TASK DIRECTIONS: With the pictures left out, retype exactly the lines below starting at the line that contains "Did the CIA" and ending at the line that contains "8 von 8 31/05/15 05:52".

RECORD EXTRACTS:
-.-.-

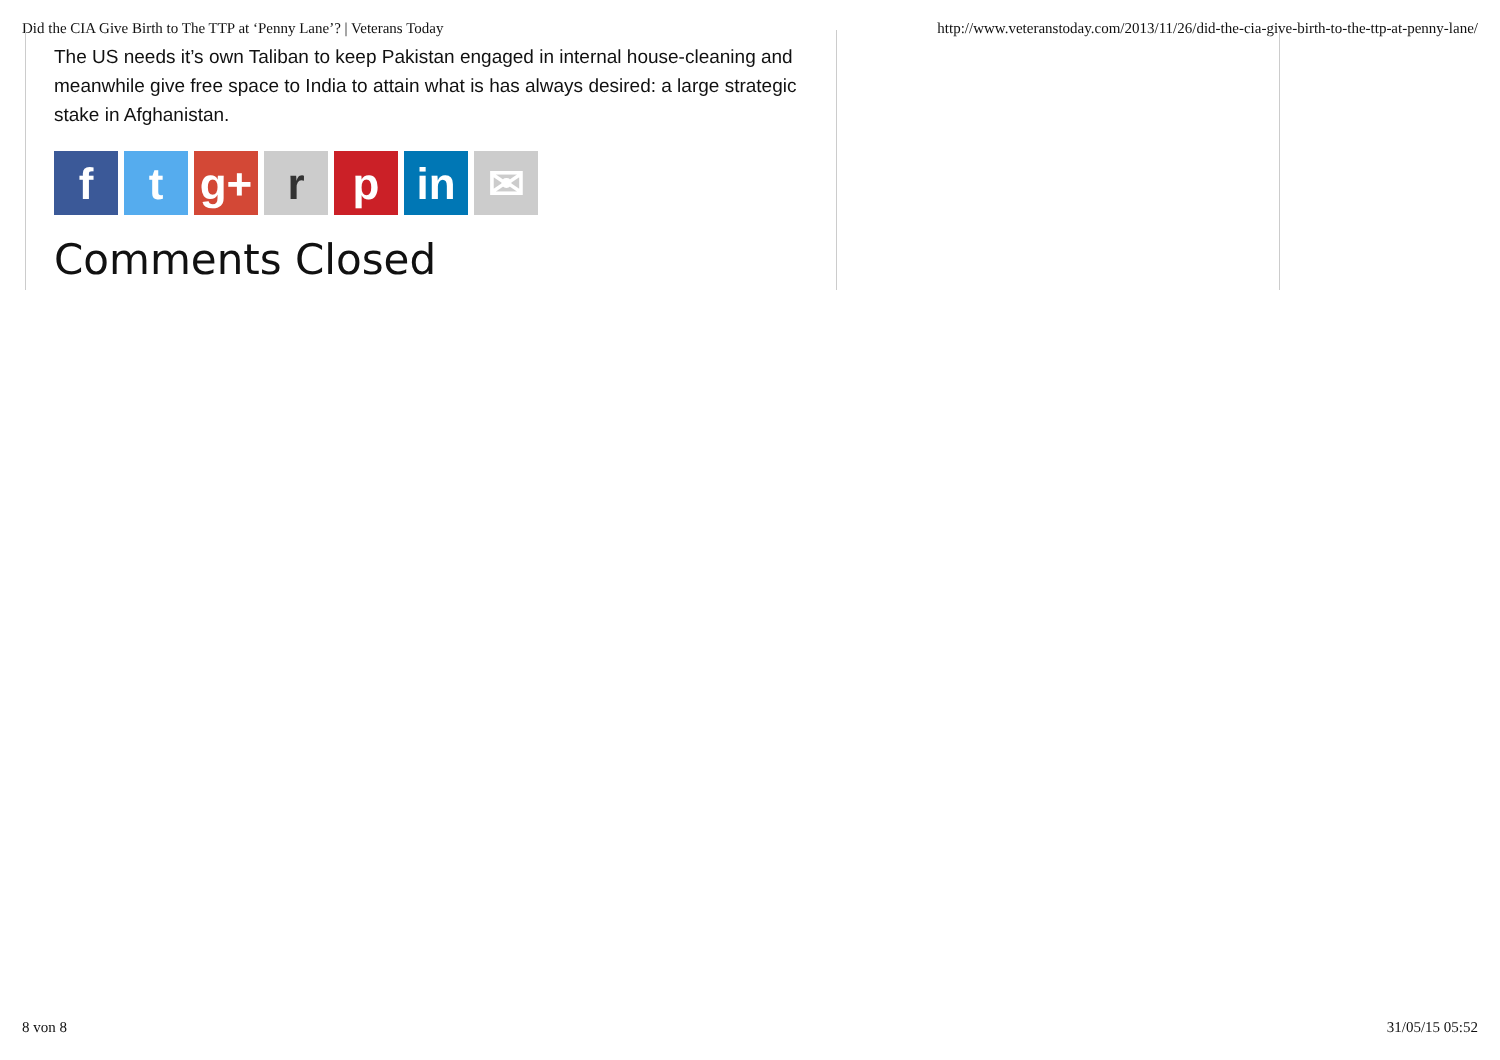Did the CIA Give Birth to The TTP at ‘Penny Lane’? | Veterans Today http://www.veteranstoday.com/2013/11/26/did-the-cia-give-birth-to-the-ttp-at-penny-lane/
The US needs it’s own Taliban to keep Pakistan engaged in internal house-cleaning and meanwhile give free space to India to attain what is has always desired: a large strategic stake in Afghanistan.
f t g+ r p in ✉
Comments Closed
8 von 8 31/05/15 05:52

-.-.-

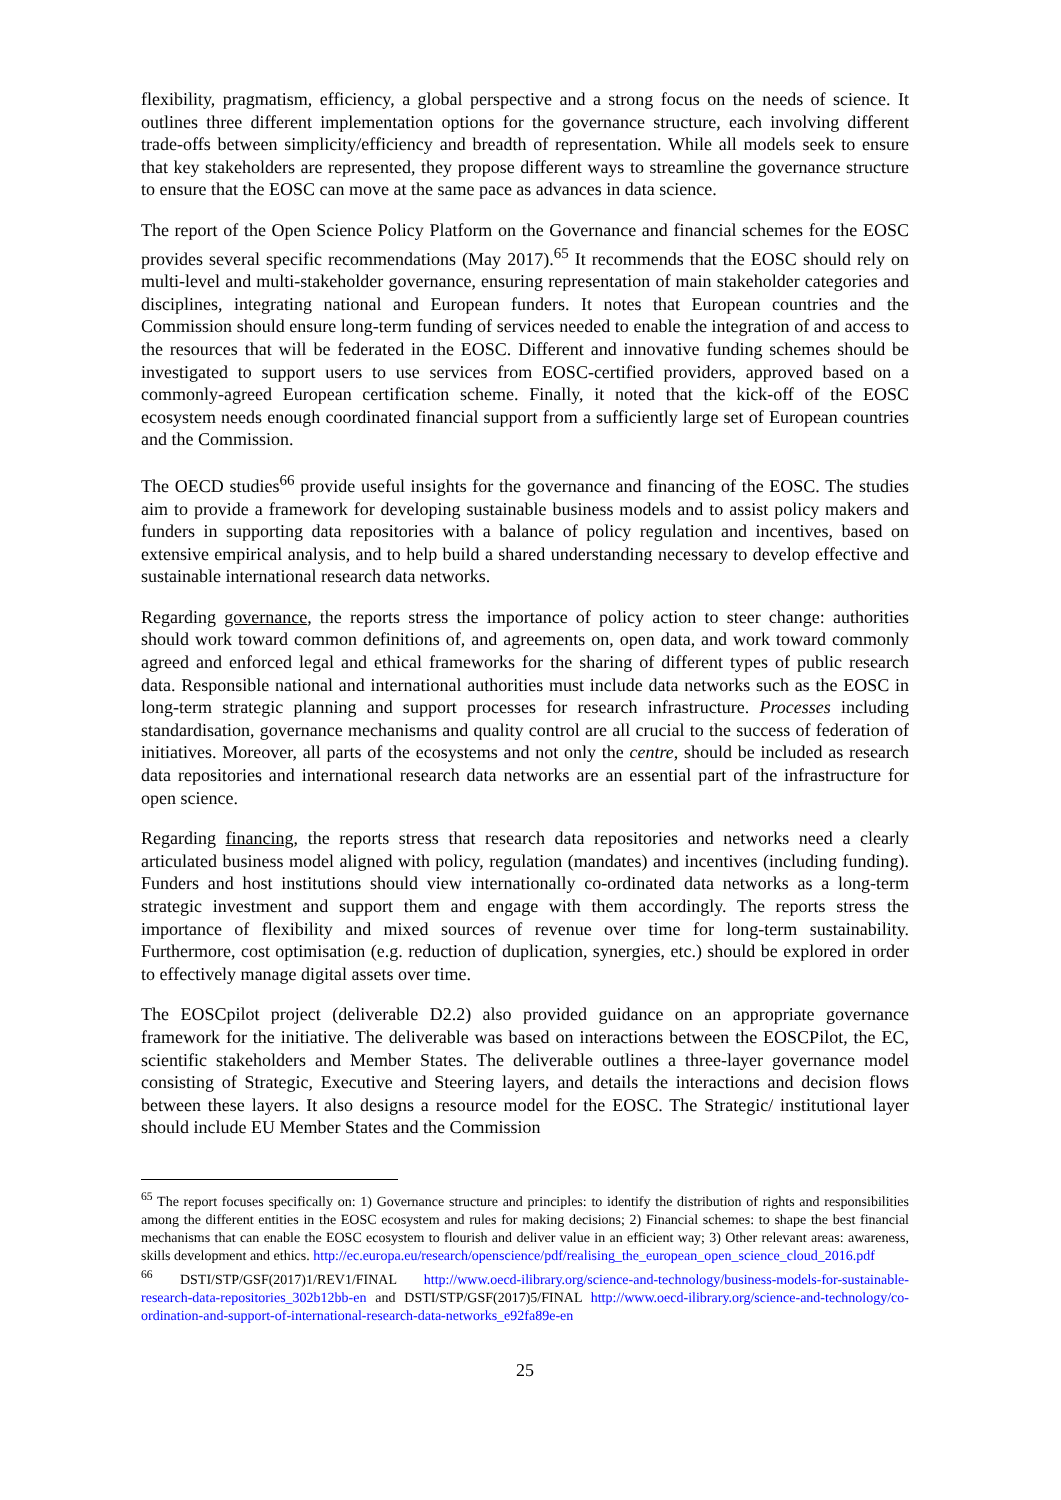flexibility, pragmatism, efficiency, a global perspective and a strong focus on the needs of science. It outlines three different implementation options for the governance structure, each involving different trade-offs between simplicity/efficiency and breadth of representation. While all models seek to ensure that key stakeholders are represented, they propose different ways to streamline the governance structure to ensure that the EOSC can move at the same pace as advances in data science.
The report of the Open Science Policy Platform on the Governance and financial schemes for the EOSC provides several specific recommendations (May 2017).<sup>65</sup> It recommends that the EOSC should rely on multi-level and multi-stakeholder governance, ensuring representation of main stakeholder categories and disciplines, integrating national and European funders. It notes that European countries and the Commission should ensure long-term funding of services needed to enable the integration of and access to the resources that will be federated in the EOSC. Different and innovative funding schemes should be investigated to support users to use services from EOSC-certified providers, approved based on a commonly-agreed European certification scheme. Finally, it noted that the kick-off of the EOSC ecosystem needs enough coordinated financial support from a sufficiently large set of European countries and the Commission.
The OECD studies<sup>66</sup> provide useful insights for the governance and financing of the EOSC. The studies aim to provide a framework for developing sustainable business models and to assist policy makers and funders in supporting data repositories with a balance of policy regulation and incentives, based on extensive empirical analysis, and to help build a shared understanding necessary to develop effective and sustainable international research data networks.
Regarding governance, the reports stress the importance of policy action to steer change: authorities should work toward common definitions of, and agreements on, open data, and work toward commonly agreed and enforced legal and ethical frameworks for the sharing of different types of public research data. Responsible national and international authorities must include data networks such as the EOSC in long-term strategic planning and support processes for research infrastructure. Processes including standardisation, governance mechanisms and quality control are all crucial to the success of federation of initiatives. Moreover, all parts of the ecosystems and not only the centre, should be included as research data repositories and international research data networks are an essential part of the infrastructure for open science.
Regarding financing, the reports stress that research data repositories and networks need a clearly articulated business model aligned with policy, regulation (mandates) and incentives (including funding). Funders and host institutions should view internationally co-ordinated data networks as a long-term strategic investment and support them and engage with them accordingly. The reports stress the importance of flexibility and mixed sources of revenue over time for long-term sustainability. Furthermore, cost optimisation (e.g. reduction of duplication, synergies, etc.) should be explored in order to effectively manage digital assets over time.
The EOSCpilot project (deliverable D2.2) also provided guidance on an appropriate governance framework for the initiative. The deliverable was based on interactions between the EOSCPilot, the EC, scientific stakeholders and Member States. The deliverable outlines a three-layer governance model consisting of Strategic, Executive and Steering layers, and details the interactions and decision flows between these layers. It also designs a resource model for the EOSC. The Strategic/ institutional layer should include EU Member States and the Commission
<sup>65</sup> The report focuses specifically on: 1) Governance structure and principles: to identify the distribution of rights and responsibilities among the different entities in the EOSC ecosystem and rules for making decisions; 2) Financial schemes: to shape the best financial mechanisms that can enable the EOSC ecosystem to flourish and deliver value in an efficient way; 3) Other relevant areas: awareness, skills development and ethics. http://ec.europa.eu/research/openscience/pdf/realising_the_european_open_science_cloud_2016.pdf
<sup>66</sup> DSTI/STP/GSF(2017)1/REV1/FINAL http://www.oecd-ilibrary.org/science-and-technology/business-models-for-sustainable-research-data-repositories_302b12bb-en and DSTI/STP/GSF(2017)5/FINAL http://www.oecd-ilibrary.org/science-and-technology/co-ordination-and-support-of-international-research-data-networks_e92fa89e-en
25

-.-.-

PROBLEM SOLUTION:
Did the CIA Give Birth to The TTP at ‘Penny Lane’? | Veterans Today http://www.veteranstoday.com/2013/11/26/did-the-cia-give-birth-to-the-ttp-at-penny-lane/
The US needs it’s own Taliban to keep Pakistan engaged in internal house-cleaning and meanwhile give free space to India to attain what is has always desired: a large strategic stake in Afghanistan.
f t g+ r p in ✉
Comments Closed
8 von 8 31/05/15 05:52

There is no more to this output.